Entities should be able to make high level choices. Current choices are in the domain of “move to the food”, “move forward”, “loop about”. These choices are not tremendously complex, they have a great deal of nuance, but the entities could potentially be doing something more interesting.
I want complex behavior to happen, but complex and interesting are subjective adjectives and difficult to define. More explicitly, I want stable patterns to emerge, where entities are successful and stable, in terms of radical behavior changes. The matter of navigating towards food is a start, but there should be more types of objects in the world with which entities may interact, and more sophisticated use of those objects should result in higher entity success (or health, or lifespan, or number of progeny).
The nature of these objects, and the nature of the world itself is the remaining issue. These entities are existing in a purely abstracted environment, so the world can be as simple or absurd as necessary. But due to the matters of movement, having objects in the environment which affect an entity’s health or reproductive faculties is not the best option. If navigational logic were improved, that may change, though.
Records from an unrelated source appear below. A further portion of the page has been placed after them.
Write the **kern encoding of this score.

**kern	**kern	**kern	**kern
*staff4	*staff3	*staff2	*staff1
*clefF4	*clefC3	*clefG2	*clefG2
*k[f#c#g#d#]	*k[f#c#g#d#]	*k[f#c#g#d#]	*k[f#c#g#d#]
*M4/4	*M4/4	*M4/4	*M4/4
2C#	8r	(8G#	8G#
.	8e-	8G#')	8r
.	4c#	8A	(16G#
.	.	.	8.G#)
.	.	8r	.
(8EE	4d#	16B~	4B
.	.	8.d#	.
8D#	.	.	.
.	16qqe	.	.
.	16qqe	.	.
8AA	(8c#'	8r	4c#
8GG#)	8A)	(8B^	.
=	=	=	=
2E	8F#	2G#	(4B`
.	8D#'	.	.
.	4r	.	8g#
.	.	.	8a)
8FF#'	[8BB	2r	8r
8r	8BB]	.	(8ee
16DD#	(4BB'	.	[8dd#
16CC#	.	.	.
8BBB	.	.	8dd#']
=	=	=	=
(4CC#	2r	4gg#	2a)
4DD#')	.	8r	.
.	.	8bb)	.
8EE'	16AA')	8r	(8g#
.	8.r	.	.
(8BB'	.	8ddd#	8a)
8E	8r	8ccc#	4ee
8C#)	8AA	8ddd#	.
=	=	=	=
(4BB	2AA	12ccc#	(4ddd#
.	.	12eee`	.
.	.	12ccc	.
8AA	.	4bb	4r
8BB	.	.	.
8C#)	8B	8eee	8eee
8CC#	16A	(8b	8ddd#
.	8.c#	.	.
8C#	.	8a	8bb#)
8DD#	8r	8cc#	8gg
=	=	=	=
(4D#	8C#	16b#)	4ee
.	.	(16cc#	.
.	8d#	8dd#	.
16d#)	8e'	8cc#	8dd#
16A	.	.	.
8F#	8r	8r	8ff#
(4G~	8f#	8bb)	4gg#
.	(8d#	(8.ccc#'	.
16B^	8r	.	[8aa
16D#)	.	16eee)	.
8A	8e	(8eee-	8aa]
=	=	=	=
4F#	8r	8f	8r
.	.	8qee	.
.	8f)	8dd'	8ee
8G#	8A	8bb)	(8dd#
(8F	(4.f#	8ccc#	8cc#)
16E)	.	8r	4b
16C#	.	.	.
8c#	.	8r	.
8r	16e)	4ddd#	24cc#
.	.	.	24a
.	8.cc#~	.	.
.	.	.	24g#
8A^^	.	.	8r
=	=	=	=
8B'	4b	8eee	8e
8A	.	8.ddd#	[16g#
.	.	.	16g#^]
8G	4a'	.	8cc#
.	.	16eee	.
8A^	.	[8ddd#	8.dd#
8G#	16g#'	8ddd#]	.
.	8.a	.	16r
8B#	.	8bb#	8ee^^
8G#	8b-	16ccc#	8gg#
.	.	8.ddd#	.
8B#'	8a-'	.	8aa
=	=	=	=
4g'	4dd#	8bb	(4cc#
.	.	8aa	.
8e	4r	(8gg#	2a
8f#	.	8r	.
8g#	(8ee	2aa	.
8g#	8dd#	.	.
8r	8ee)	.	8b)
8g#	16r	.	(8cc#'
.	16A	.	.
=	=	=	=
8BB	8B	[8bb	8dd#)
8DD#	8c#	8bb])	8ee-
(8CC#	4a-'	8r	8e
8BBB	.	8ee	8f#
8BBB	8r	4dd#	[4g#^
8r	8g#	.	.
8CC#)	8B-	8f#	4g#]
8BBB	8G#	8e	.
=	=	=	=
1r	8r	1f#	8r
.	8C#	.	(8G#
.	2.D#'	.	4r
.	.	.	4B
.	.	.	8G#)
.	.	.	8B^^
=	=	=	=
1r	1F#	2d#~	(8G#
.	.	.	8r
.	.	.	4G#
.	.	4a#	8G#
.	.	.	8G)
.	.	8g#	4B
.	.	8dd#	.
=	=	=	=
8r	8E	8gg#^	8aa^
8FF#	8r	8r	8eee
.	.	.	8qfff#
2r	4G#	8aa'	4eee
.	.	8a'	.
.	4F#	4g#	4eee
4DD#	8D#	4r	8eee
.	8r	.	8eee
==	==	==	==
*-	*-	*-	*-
Because I want to take this in the direction of giving entities different affordances or rules for interacting with the world, and then observing the types of stable systems that result, there should be more capability for the entities to affect the world itself, possibly by creating objects. Who knows, we’ll see.
I would like to kick off my research entries with short description of what my research interests are, why I’ve chosen them, and how I want to connect them with existing domains. I also want this post category to work for reading summaries for the many and various journals, books, and papers that I’ll be reading to support my endeavor.
The main focus of my research is on AI based characters, and the simulation of social behavior between them. The primary target for this research is games, because I think that games are the best situation for people to engage with AI based characters. Ultimately, I would like the fruit of the research to be a small testbed where a player can interact with several characters, each of which has their own goals and interests, and those characters will interact with each other as well as with the player. Think a combination between Facade, and The Sims. There are several reasons why I’m interested in social behavior. One is because the AI for game characters currently is terrible, and it would do a lot to improve games if the characters had lives beyond the interaction of the player. Secondly, simulating social behavior among AI based characters can lead to several hard models of social structure that may be useful outside of a pure game setting. This is interesting because the resulting behavior among the agents can be changed based on the social rules in place, and it will be interesting to experiment with different rule systems to see what changes ensue. This is of great bearing in the sense of cultural theory, because the embedded patterns and affordances of the models (and the simulation software itself) will manifest in the resulting social worlds.
Because DM is a Digital Media program, much of what I’ll be doing will involve connecting with the work of existing new media theory and artifacts, and I will try to catalogue these to the best of my ability in this category. I’ll often wind up posting things that do not directly relate to the research project, but bear on new media and theory of games in general.